### [WHAT NEEDS TO BE DONE]
Exactly and only the lines below from the one containing "25: (773, 319, 19.39)" down to the one containing "19: (491, 182, 85.07)" are wanted, both included; please exclude every picture.

------------------------------------------------

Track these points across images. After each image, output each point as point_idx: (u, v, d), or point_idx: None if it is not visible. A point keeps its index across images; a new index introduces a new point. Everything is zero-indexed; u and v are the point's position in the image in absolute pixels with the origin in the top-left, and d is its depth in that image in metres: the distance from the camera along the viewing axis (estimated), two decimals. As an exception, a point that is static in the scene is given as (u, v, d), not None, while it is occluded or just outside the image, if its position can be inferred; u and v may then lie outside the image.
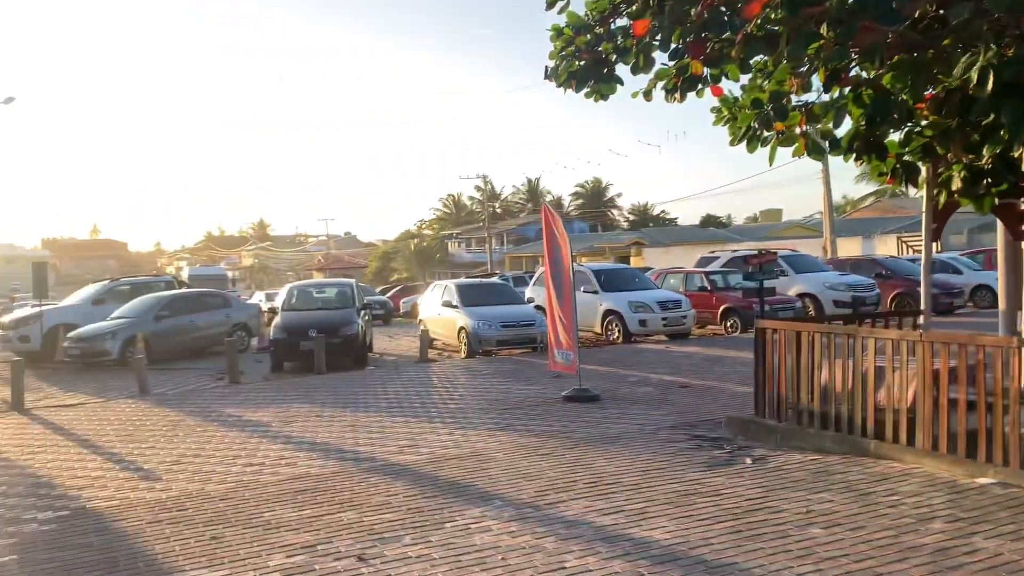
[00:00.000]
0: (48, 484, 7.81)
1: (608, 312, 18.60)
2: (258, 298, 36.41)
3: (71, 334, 18.72)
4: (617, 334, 18.36)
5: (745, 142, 6.55)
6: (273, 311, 18.11)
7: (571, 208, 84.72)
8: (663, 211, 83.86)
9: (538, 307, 18.78)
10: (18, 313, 20.67)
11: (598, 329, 18.86)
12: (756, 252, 22.72)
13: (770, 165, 7.00)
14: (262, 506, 6.60)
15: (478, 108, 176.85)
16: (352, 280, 19.53)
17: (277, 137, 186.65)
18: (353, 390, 12.88)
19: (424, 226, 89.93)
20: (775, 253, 21.99)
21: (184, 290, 21.95)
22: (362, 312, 17.75)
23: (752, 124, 6.52)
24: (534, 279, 22.30)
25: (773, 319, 19.39)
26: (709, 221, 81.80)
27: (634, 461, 7.45)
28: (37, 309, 20.55)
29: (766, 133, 6.49)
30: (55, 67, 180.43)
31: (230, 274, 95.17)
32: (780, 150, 6.56)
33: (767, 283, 20.21)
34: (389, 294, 40.09)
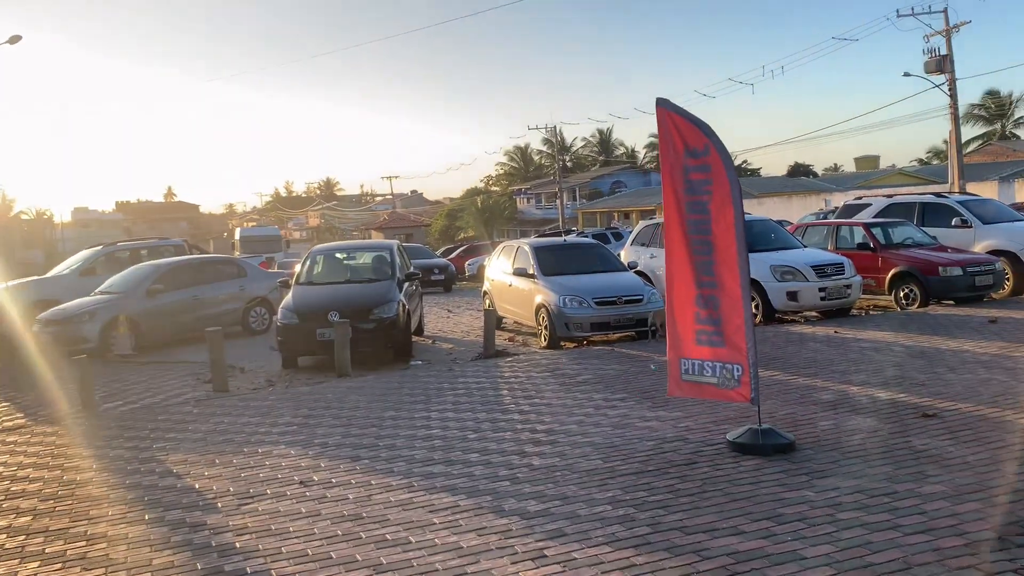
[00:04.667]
0: None
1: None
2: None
3: (41, 315, 14.63)
4: (755, 312, 13.33)
5: None
6: (285, 284, 13.50)
7: (647, 160, 78.72)
8: (745, 160, 77.09)
9: (639, 273, 13.88)
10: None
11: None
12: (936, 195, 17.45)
13: None
14: None
15: (545, 50, 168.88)
16: (393, 242, 14.80)
17: (344, 93, 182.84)
18: (379, 415, 8.25)
19: (491, 182, 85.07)
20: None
21: (187, 257, 17.65)
22: (406, 284, 13.08)
23: None
24: (633, 235, 17.20)
25: (969, 285, 14.37)
26: (798, 170, 75.01)
27: None
28: (7, 284, 16.57)
29: None
30: (129, 31, 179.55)
31: (297, 235, 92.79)
32: None
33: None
34: (452, 255, 35.56)
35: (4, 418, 9.76)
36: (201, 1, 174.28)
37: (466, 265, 32.50)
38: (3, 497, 6.18)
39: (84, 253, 18.28)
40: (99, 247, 18.48)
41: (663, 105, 6.40)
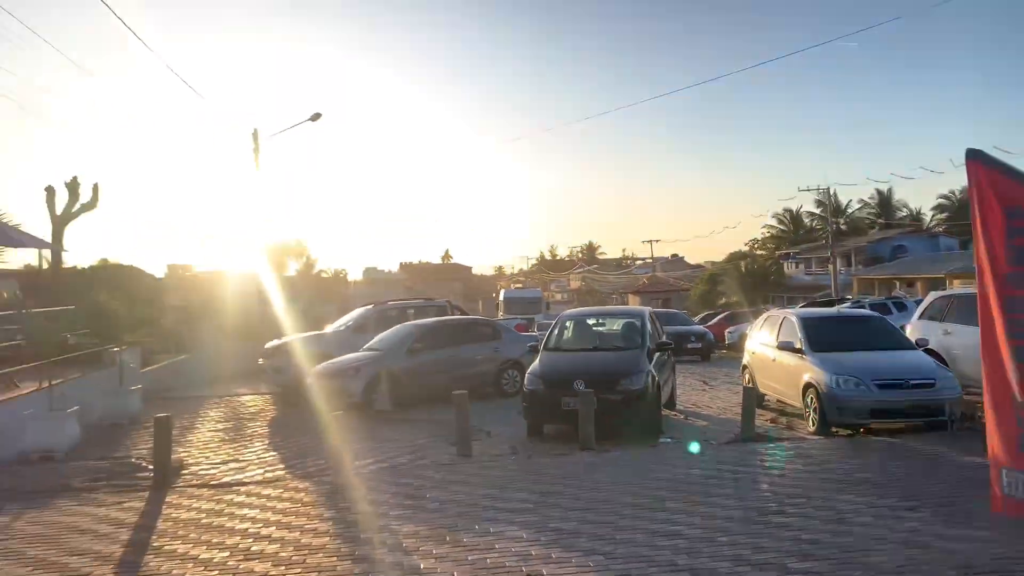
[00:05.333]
0: None
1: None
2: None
3: (316, 368, 15.63)
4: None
5: None
6: (534, 349, 13.24)
7: (934, 223, 71.58)
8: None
9: (929, 352, 12.02)
10: (276, 340, 18.34)
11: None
12: None
13: None
14: None
15: (817, 109, 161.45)
16: (645, 309, 14.12)
17: (606, 159, 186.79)
18: (620, 501, 7.52)
19: (756, 245, 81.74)
20: None
21: (447, 318, 18.16)
22: (657, 354, 12.31)
23: None
24: (922, 307, 15.10)
25: None
26: None
27: None
28: (292, 337, 17.99)
29: None
30: (377, 92, 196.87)
31: (559, 296, 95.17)
32: None
33: None
34: (712, 322, 34.08)
35: (268, 467, 10.26)
36: (468, 70, 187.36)
37: (726, 333, 30.94)
38: (241, 558, 6.23)
39: (358, 311, 19.48)
40: (370, 306, 19.62)
41: (975, 157, 5.21)
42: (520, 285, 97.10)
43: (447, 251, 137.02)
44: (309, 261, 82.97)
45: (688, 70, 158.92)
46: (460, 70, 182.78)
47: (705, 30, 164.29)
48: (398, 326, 16.86)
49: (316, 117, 27.72)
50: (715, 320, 35.14)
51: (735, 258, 73.34)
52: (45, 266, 19.51)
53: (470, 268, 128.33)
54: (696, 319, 35.52)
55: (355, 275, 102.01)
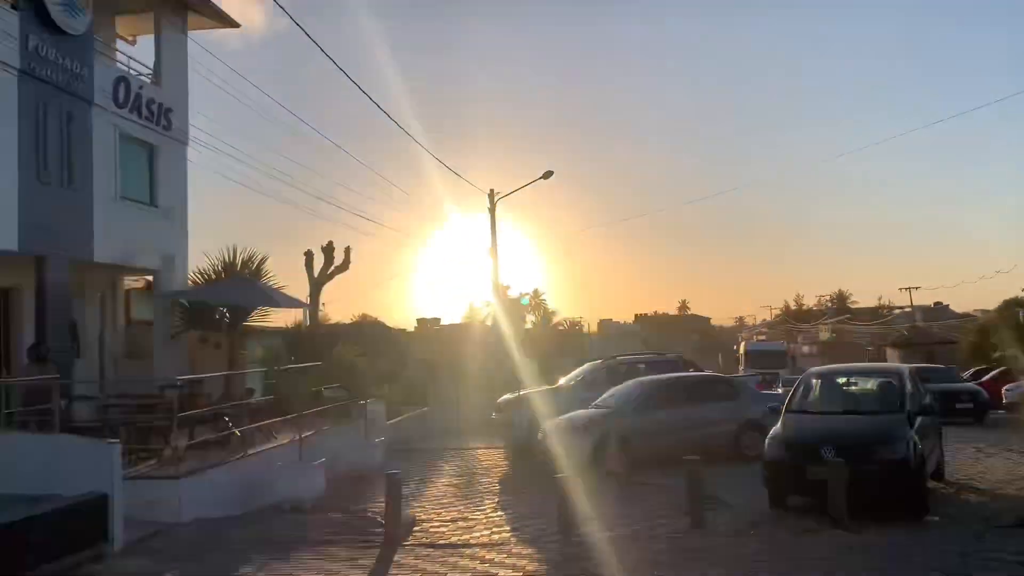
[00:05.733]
0: None
1: None
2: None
3: (544, 425, 15.54)
4: None
5: None
6: (775, 410, 12.20)
7: None
8: None
9: None
10: (508, 395, 18.53)
11: None
12: None
13: None
14: None
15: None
16: (904, 367, 12.56)
17: (858, 199, 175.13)
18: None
19: (1035, 294, 72.28)
20: None
21: (680, 374, 17.40)
22: (920, 418, 10.85)
23: None
24: None
25: None
26: None
27: None
28: (524, 392, 18.11)
29: None
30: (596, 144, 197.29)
31: (806, 349, 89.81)
32: None
33: None
34: (985, 379, 30.23)
35: (494, 529, 10.16)
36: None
37: (1003, 391, 27.21)
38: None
39: (587, 365, 19.30)
40: (599, 360, 19.36)
41: None
42: (763, 337, 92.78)
43: (683, 302, 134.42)
44: (546, 313, 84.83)
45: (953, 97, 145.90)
46: (688, 121, 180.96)
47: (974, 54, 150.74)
48: (628, 382, 16.42)
49: (548, 175, 28.32)
50: (989, 376, 31.13)
51: (1010, 305, 65.20)
52: (305, 323, 21.26)
53: (708, 319, 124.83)
54: (966, 375, 31.73)
55: (591, 327, 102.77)
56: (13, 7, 13.18)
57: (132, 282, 19.32)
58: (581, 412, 15.51)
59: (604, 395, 16.18)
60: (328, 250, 20.79)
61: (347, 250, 21.13)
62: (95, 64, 15.06)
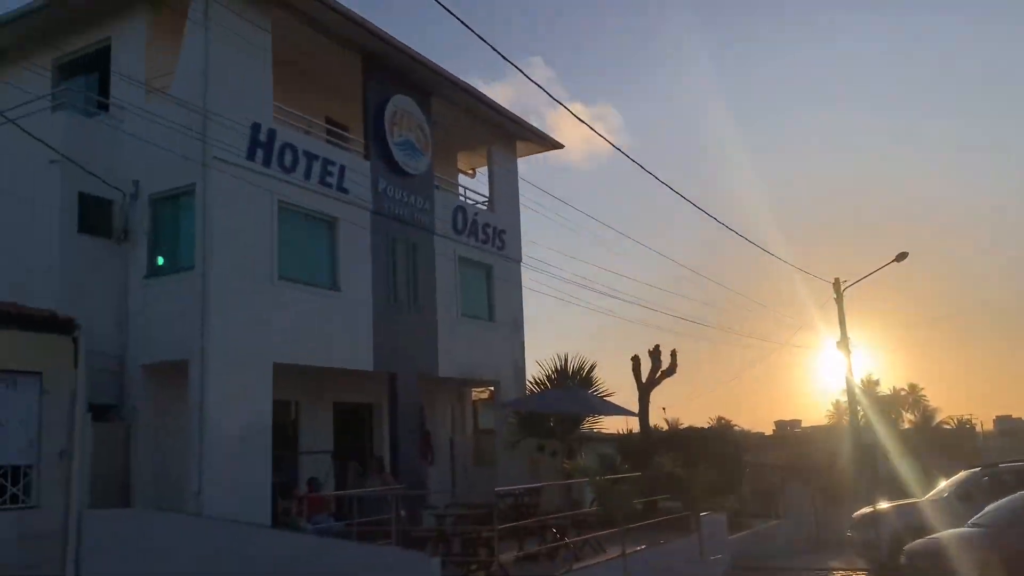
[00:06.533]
0: None
1: None
2: None
3: (908, 546, 13.40)
4: None
5: None
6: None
7: None
8: None
9: None
10: (866, 508, 16.30)
11: None
12: None
13: None
14: None
15: None
16: None
17: None
18: None
19: None
20: None
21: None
22: None
23: None
24: None
25: None
26: None
27: None
28: (883, 506, 15.88)
29: None
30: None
31: None
32: None
33: None
34: None
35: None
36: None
37: None
38: None
39: (962, 474, 16.44)
40: (977, 468, 16.42)
41: None
42: None
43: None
44: (926, 412, 75.41)
45: None
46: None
47: None
48: (1015, 495, 13.60)
49: (901, 257, 25.53)
50: None
51: None
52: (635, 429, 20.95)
53: None
54: None
55: (984, 425, 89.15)
56: (365, 158, 15.28)
57: (479, 393, 20.73)
58: (952, 532, 13.13)
59: (984, 510, 13.58)
60: (655, 354, 20.51)
61: (673, 353, 20.67)
62: (435, 197, 16.81)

------------------------------------------------

### [THE ANSWER]
25: (773, 319, 19.39)
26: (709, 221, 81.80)
27: (634, 461, 7.45)
28: (37, 309, 20.55)
29: (766, 133, 6.49)
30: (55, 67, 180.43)
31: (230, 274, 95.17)
32: (780, 150, 6.56)
33: (767, 283, 20.21)
34: (389, 294, 40.09)
[00:04.667]
0: None
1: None
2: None
3: (41, 315, 14.63)
4: (755, 312, 13.33)
5: None
6: (285, 284, 13.50)
7: (647, 160, 78.72)
8: (745, 160, 77.09)
9: (639, 273, 13.88)
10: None
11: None
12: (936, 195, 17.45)
13: None
14: None
15: (545, 50, 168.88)
16: (393, 242, 14.80)
17: (344, 93, 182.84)
18: (379, 415, 8.25)
19: (491, 182, 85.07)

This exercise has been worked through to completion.